The UK government Department for Environment, Food and Rural Affairs (Defra) is to extend its ban on the import and trade of elephant ivory to five other animals.
The teeth and horns of hippos, sperm whales, narwhals, orcas and walruses are soon likely to be included in the Ivory Act 2018, following a recent consultation among UK ministers to further tighten the law.
Ministers expressed concern that hippos and other aquatic mammals will be now targeted to fill an illegal poaching void created by the stricter control of elephant ivory. Under the 2018 act, trading in elephant ivory carries an unlimited fine or a prison sentence of up to five years. The new extension must now be voted through in parliament.
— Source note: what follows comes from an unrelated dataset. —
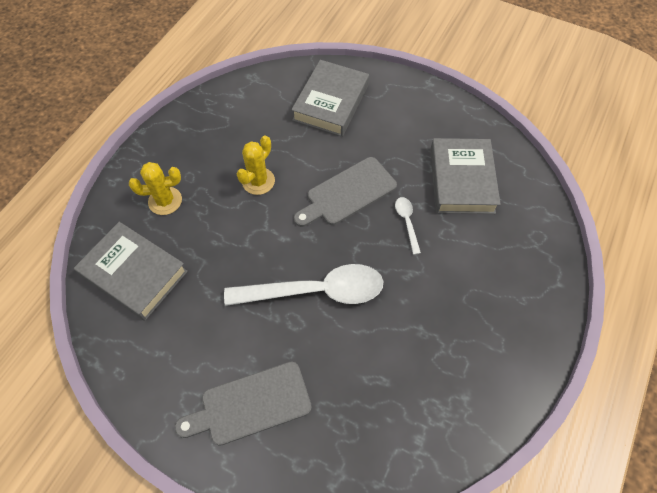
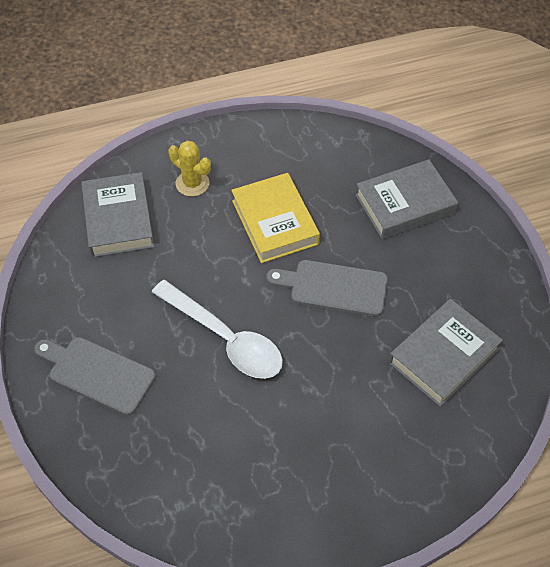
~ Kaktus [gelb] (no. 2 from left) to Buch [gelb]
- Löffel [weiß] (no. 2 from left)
The 2018 act, which came into effect on 6 June 2022, prohibits dealing in objects containing elephant ivory, with a few key exceptions. This includes items made before 1918 that are of "outstandingly high artistic, cultural or historical value". Full guidance can be found here.
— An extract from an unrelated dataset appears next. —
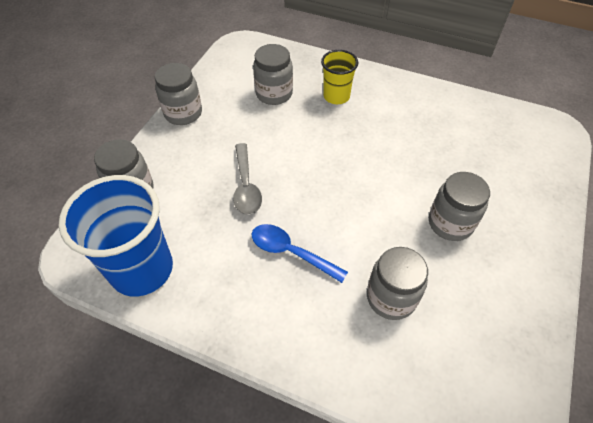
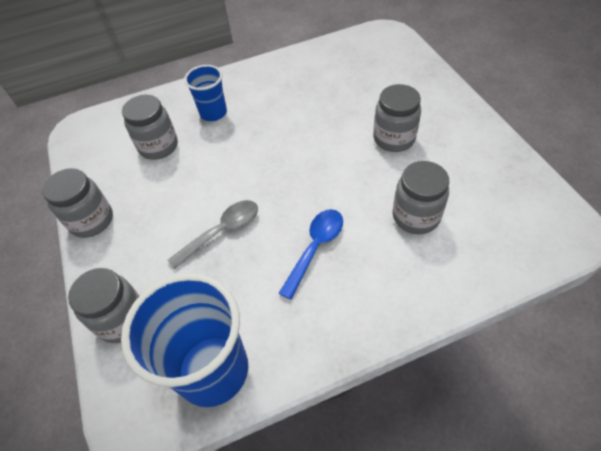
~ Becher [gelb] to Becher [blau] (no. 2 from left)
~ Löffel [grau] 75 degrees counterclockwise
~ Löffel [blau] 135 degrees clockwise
The ban has been described as the "toughest of its kind" in Europe by the UK's biodiversity minister Trudy Harrison. "By extending greater legal protections to five more species, we are sending a clear message the commercial trade of ivory is totally unacceptable," she says in a statement.
But while welcomed by environmentalists and vast swathes of the public, ivory bans have been criticised by antique dealers who trade in items containing the material. They argue that wide restrictions are not only detrimental to their business, but that there is little evidence to suggest the antique ivory trade contributes to modern-day poaching.
In 2019, a group of dealers unsuccessfully attempted to overturn the 2018 act in London's Royal Courts of Justice. Prior to the ban, worked ivory items produced before 1947 could be traded within the UK, as could items produced after 1947 that have government certificates. Most reputable dealers exclusively trade in worked ivory made before 1947.
The expected extension of the 2018 act to these five animals is of particular concern for dealers in antique scrimshaw—intricate carvings done by sailors in the 18th and 19th century on the teeth and bones of whales and walruses.
"I never thought they would do it. This will destroy my business," says David Bond, the owner of Bonds Nautical Antiques in Dartmouth—one of the UK's largest scrimshaw dealerships. Bond, who asserts that he is totally "anti-poaching and against the killing of whales", says that both the 2018 act and its expected extension will do little to curb the slaughter of the animals they are designed to protect. "Whale teeth are a totally different argument to elephant tusks. Ivory is not why they are killed, historically or now". Any new whale ivory that comes on the market is typically from countries such as Norway, Russia and Japan, he explains, and has little to do with the trade of antique scrimshaw. "They are going at this from completely the wrong angle."